» **Written exercise**
Reproduce only the stretch from the line containing "locality: Chanka. im aegyptischen Nil-Thale" through the line containing "collection date: 1970-12-17", substituting "catalog" for every occurrence of "catalogue" and keeping everything else unchanged.

(Saved entries)
================

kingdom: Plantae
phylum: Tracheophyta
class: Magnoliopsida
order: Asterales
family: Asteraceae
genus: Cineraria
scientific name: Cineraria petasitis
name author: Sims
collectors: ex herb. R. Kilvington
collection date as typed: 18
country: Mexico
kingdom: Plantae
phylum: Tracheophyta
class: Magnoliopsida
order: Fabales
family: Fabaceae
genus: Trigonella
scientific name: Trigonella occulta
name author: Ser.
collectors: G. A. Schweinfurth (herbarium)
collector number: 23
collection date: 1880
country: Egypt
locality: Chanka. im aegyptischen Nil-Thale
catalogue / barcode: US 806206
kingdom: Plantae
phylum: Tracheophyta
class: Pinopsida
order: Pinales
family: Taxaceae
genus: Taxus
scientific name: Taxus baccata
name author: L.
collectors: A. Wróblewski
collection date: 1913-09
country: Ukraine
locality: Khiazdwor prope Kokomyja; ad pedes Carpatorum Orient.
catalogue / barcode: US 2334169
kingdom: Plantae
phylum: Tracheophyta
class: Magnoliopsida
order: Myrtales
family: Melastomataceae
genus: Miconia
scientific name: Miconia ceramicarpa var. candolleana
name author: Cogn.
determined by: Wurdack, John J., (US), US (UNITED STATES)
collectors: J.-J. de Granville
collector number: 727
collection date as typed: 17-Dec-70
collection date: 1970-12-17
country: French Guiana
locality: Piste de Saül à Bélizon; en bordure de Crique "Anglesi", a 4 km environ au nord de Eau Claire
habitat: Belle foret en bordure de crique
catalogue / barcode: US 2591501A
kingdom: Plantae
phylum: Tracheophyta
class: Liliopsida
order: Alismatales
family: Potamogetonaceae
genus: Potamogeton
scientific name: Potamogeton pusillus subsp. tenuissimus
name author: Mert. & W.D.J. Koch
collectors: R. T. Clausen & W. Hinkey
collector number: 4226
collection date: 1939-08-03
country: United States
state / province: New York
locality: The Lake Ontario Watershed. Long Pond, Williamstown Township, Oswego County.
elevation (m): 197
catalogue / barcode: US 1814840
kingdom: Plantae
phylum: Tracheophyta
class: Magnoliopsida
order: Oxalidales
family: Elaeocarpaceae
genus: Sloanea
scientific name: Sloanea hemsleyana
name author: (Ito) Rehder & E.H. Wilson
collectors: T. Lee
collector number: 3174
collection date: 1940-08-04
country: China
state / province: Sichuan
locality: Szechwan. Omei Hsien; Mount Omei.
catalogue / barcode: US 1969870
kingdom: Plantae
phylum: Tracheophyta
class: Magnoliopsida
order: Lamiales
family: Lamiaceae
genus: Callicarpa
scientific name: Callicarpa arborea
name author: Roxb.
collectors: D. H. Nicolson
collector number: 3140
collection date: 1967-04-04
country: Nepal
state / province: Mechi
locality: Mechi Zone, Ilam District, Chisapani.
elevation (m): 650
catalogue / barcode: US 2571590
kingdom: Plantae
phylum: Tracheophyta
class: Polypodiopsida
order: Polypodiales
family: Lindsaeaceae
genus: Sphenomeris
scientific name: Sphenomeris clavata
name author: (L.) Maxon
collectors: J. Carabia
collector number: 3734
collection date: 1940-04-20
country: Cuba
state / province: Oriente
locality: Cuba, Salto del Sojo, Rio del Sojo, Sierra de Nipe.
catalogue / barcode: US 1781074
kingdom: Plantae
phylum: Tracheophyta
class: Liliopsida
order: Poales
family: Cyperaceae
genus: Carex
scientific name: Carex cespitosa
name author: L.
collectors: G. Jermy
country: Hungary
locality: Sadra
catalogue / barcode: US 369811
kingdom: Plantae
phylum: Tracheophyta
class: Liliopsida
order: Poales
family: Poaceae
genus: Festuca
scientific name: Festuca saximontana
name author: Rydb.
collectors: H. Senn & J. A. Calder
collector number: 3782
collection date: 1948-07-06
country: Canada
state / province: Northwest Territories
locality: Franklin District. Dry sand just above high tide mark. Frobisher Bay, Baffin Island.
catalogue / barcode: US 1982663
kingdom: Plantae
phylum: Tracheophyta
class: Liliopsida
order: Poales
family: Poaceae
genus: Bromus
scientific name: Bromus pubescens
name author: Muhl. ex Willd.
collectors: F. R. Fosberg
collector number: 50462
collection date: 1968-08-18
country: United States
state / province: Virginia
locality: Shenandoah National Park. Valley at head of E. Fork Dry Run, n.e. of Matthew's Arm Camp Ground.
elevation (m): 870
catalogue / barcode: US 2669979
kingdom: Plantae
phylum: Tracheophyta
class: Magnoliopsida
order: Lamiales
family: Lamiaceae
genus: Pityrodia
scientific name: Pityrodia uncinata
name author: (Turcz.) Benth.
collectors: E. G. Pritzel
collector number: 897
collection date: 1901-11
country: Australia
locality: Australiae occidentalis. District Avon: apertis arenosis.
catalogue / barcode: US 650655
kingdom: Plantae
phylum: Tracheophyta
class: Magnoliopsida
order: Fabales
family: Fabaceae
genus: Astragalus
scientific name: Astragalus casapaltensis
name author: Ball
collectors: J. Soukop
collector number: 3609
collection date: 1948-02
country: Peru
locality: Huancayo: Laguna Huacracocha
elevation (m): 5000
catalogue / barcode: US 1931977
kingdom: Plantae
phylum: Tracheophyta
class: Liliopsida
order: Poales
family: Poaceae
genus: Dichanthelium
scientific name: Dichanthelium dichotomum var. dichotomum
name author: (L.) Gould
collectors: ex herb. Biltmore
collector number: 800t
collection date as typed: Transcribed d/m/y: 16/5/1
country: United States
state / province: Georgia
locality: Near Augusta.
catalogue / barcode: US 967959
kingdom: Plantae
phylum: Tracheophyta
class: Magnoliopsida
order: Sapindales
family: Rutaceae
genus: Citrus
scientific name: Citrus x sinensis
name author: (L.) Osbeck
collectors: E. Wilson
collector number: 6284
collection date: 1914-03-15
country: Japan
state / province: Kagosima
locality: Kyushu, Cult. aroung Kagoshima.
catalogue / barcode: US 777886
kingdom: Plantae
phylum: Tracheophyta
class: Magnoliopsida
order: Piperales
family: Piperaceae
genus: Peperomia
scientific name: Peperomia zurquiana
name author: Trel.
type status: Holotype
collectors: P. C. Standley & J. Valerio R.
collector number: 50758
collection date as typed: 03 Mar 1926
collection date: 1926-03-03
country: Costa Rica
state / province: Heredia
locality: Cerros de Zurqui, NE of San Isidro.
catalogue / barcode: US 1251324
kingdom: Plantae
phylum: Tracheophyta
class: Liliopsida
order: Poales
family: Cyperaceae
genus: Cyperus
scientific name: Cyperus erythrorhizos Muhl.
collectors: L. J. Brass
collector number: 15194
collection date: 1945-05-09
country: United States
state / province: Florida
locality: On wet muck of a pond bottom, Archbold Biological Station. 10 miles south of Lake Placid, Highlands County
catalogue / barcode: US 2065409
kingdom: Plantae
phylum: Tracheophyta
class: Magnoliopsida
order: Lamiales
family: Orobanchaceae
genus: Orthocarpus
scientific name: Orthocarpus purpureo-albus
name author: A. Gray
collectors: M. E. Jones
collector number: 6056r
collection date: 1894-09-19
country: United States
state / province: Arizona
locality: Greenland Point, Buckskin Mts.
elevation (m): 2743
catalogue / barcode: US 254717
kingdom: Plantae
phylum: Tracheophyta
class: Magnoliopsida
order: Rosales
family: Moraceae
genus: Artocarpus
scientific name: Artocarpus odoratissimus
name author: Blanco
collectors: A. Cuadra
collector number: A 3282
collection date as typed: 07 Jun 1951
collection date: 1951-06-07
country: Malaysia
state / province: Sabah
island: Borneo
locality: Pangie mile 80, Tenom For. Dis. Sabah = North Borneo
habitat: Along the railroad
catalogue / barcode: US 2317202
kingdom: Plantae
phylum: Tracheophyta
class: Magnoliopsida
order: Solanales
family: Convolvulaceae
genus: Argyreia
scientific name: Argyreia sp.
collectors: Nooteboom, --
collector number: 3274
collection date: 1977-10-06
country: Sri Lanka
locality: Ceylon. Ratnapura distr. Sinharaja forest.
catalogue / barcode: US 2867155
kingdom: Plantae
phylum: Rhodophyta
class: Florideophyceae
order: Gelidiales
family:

================

» **Task response**
locality: Chanka. im aegyptischen Nil-Thale
catalog / barcode: US 806206
kingdom: Plantae
phylum: Tracheophyta
class: Pinopsida
order: Pinales
family: Taxaceae
genus: Taxus
scientific name: Taxus baccata
name author: L.
collectors: A. Wróblewski
collection date: 1913-09
country: Ukraine
locality: Khiazdwor prope Kokomyja; ad pedes Carpatorum Orient.
catalog / barcode: US 2334169
kingdom: Plantae
phylum: Tracheophyta
class: Magnoliopsida
order: Myrtales
family: Melastomataceae
genus: Miconia
scientific name: Miconia ceramicarpa var. candolleana
name author: Cogn.
determined by: Wurdack, John J., (US), US (UNITED STATES)
collectors: J.-J. de Granville
collector number: 727
collection date as typed: 17-Dec-70
collection date: 1970-12-17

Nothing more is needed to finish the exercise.